Алан Эдваль, как и другие его коллеги, говорил о том, что у Тарковского ему приходилось делать то, что ранее он никогда не делал. «Неожиданно обнаруживаешь, что играешь со стульями или шторами. Такая материализация в вещах для меня странна, непривычна, но на редкость привлекательна. Тарковский вызывает к жизни глубинные инстинкты и чувства, которые не испытывал, по крайней мере осознанно, с самого детства. Мы довольно легко начинаем верить в сверхъестественное. Жизнь, смерть… границ нет» [263].
В своих воспоминаниях Лейла Александер-Гарретт особое внимание обращает на организацию музыкально-звукового оснащения картины.

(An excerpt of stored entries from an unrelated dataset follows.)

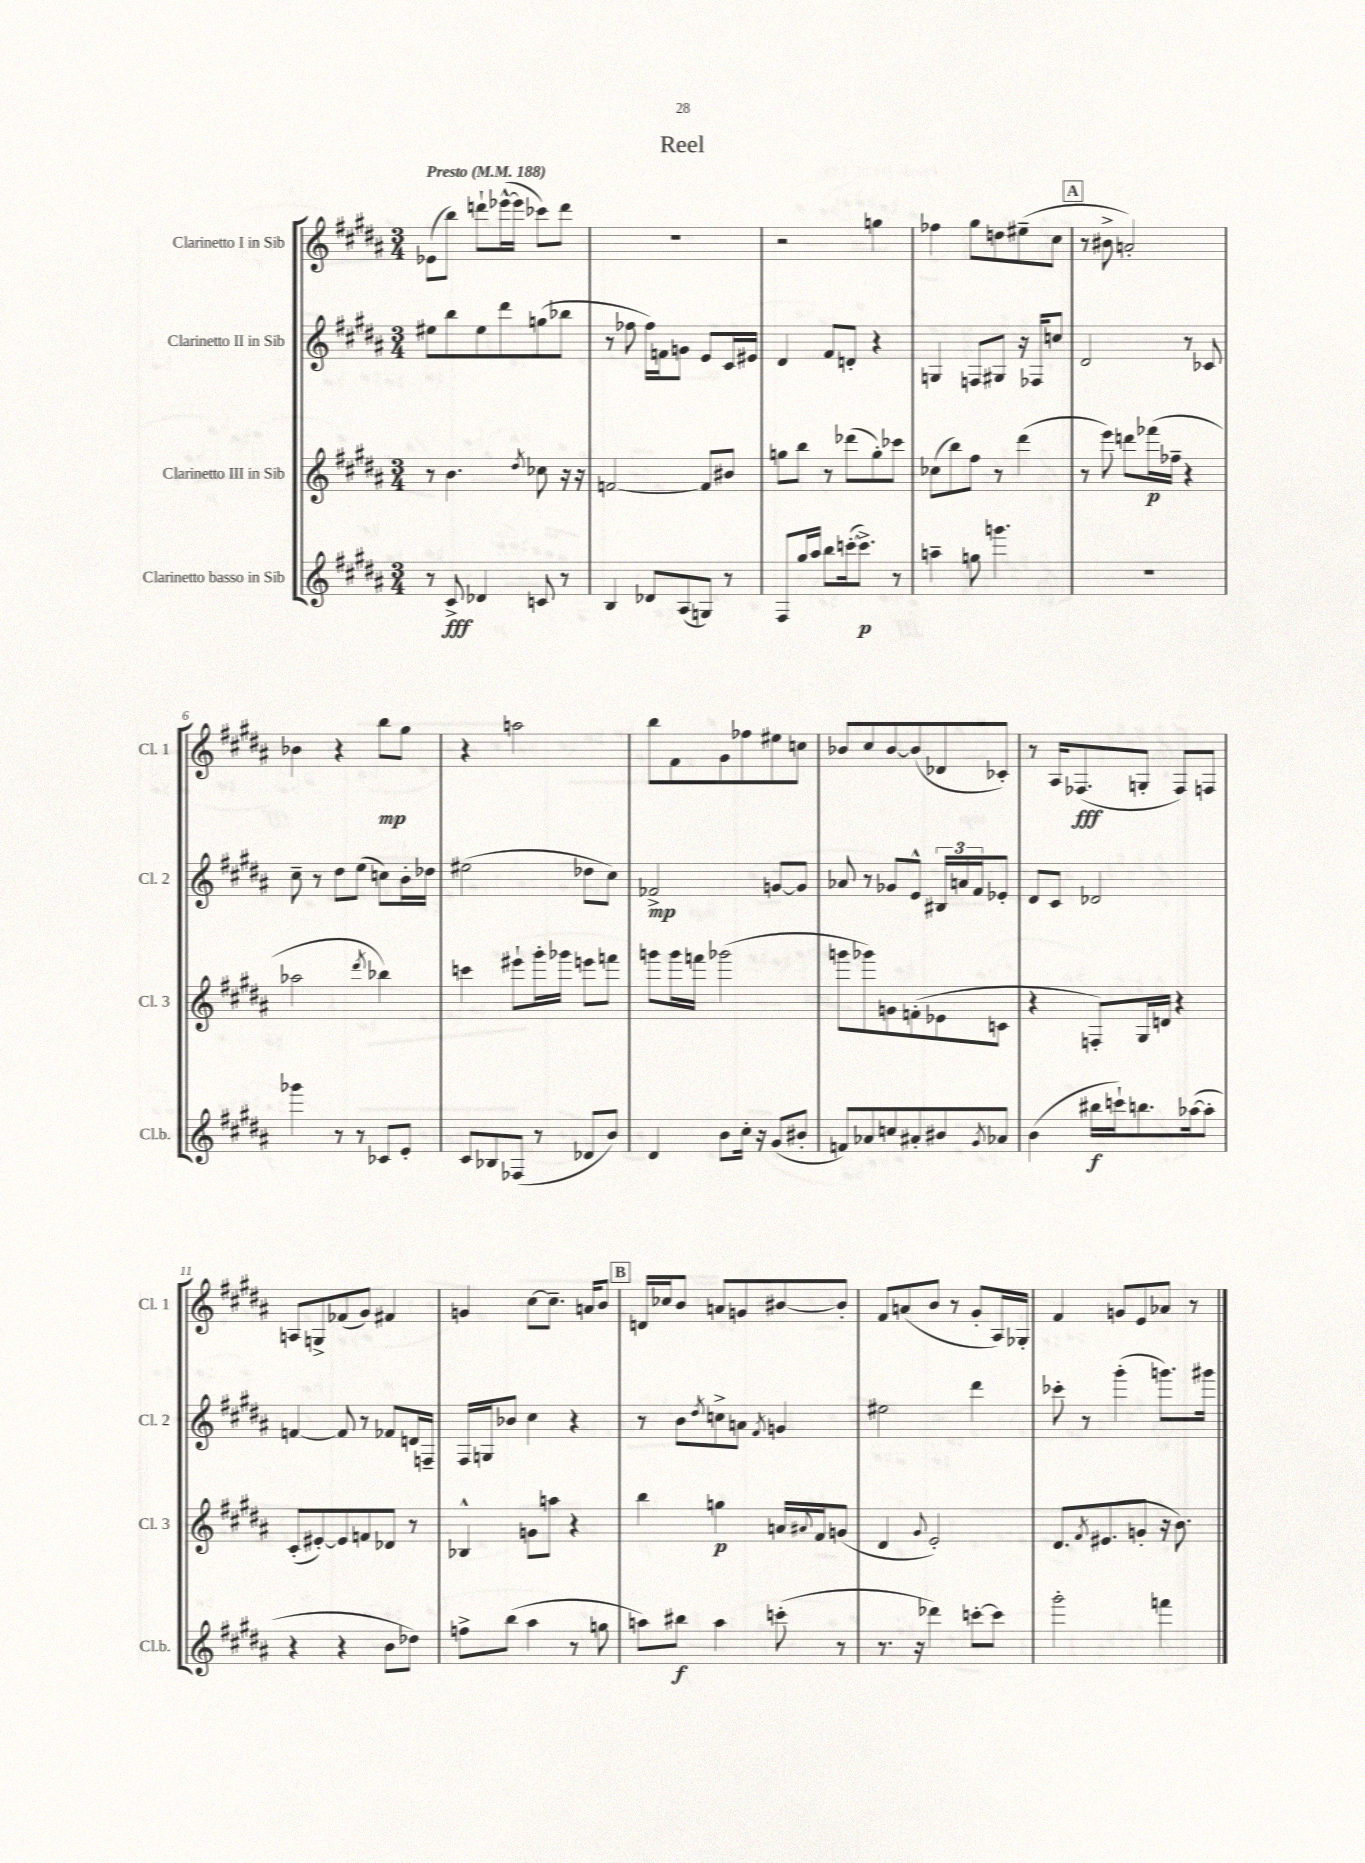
\header { title = "Reel" }
<<
\new StaffGroup <<
\new Staff = "s0" \with { instrumentName = "Clarinetto I in Sib" shortInstrumentName = "Cl. 1" } {
    \clef treble \key b \major \numericTimeSignature \time 3/4 \tempo "Presto" 4 = 188
    ees'8( b''8) d'''8-! ees'''16~-^( ees'''16 ces'''8) d'''8 |
    R2. |
    r2 g''4 |
    fes''4 gis''8 d''8 eis''8--( cis''8 |
    \mark \markup { \box "A" } r8 bis'8-> a'2-.) |
    bes'4 r4 b''8\mp gis''8 |
    r4 a''2 |
    b''8 fis'8 gis'8 fes''8 eis''8 c''8 |
    bes'8 cis''8 bes'8~ bes'8( des'8 ces'8-.) |
    r8 ais16 fes8.\fff( g8-. fes8) f8 |
    a8 g8-> fes'8( gis'8) fis'4 |
    g'4 cis''8~ cis''8.-- a'16 b'8 |
    \mark \markup { \box "B" } d'16 ces''16 b'8 a'8 g'8 bis'8~ bis'8-. |
    fis'8 a'8( b'8 r8 gis'8-. ais16) ges16-. |
    fis'4 g'8 e'8 aes'8 r8 \bar "|." |
}
\new Staff = "s1" \with { instrumentName = "Clarinetto II in Sib" shortInstrumentName = "Cl. 2" } {
    \clef treble \key b \major \numericTimeSignature \time 3/4
    eis''8 b''8 eis''8 dis'''8 g''8( bes''8 |
    r8 fes''8 fes''16) f'16 g'8 e'8 cis'16 eis'16 |
    dis'4 fis'8 d'8-. r4 |
    g4 f8 gis8 r16 fes16 c''8 |
    \mark \markup { \box "A" } dis'2 r8 ces'8 |
    cis''8-- r8 dis''8 e''8( c''8) b'16-. des''16 |
    eis''2( des''8 cis''8) |
    fes'2->\mp g'8~ g'8 |
    aes'8 r8 ges'8 e'8-^ \tuplet 3/2 { bis16 a'16 fis'16 } ees'8-. |
    dis'8 cis'8 des'2 |
    f'4~ f'8 r8 fes'8 d'16 f16-- |
    fis16 g16 bes'8 cis''4 r4 |
    \mark \markup { \box "B" } r8 b'8 \acciaccatura { dis''8 } c''8-> a'8 \acciaccatura { fis'8 } g'4 |
    eis''2 dis'''4 |
    ces'''8-. r8 gis'''4-.( g'''8.) gis'''16 \bar "|." |
}
\new Staff = "s2" \with { instrumentName = "Clarinetto III in Sib" shortInstrumentName = "Cl. 3" } {
    \clef treble \key b \major \numericTimeSignature \time 3/4
    r8 b'4. \acciaccatura { dis''8 } ces''8 r16 r16 |
    f'2~ f'8 bis'8 |
    g''8 b''8 r8 des'''8( g''8-.) ces'''8 |
    ces''8( b''8) fis''8 r8 dis'''4( |
    \mark \markup { \box "A" } r8 e'''8) d'''8 fes'''16\p( fes''16-- r4 |
    aes''2 \acciaccatura { dis'''8 } bes''4) |
    c'''4 eis'''8-! gis'''16-. ges'''16 e'''8 f'''8 |
    g'''8 g'''16 f'''16 ges'''2( |
    g'''8 ges'''8) g'8 f'8-.( ees'8 c'8 |
    r4 f8-.) gis16 d'16 r4 |
    cis'8-.( eis'8~-.) eis'8 f'8 des'8 r8 |
    bes4-^ g'8 a''8 r4 |
    \mark \markup { \box "B" } b''4 g''4\p a'16 \appoggiatura { ais'8 } fis'16 g'8( |
    dis'4 \appoggiatura { gis'8 } e'2-.) |
    dis'8. \acciaccatura { fis'8 } eis'8.( g'8-. r16 b'8.) \bar "|." |
}
\new Staff = "s3" \with { instrumentName = "Clarinetto basso in Sib" shortInstrumentName = "Cl.b." } {
    \clef treble \key b \major \numericTimeSignature \time 3/4
    r8 cis'8->\fff des'4 c'8 r8 |
    b4 des'8 ais8( g8) r8 |
    fis8 gis''16 ais''16 b''8 c'''16~-.( c'''8.->\p) r8 |
    a''4-- g''8 g'''4. |
    \mark \markup { \box "A" } R2. |
    ges'''4 r8 r8 ces'8 e'8-. |
    cis'8 bes8 fes8( r8 des'8 b'8) |
    dis'4 b'8 cis''16-. r16 gis'8( bis'8-. |
    f'8) aes'8 c''8 ais'8-. bis'8 \acciaccatura { gis'8 } aes'8 |
    b'4( bis''16\f c'''16-!) b''8. aes''16~( aes''8-. |
    r4 r4 b'8 des''8) |
    f''8-> b''8( ais''4 r8 g''8 |
    \mark \markup { \box "B" } a''8) bis''8\f a''4 c'''8-.( r8 |
    r8. r16 des'''4) c'''8~-. c'''8 |
    gis'''2-. f'''4 \bar "|." |
}
>>
>>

Одна из музыкальных тем картины — лопарские народные напевы. Но это не пение, а скорее «пастушьи выкрики, оклики, напоминающие заклинания шаманов», возникающие в момент приближения чего-то угрожающего и необъяснимого. Например, перед «пророческими обмороками» почтальона Отто и самого Александера, перед его апокалипсическими снами.
Тарковский, по наблюдениям Лейлы, чрезвычайно виртуозно, с чуткостью и знанием человеческой психики использует звуковые эффекты. «Андрей не раз указывал на то, что порой даже самые на первый взгляд незначительные звуки имеют сильнейшее воздействие на зрителя… Дрожание хрусталя, катящаяся по полу монетка, шелест бумаги, пронизывающий звук электрической пилы, вязнущие в глине и сгнившей листве ноги, журчание воды… — все это фиксируется и остается в памяти зрителя…» [264]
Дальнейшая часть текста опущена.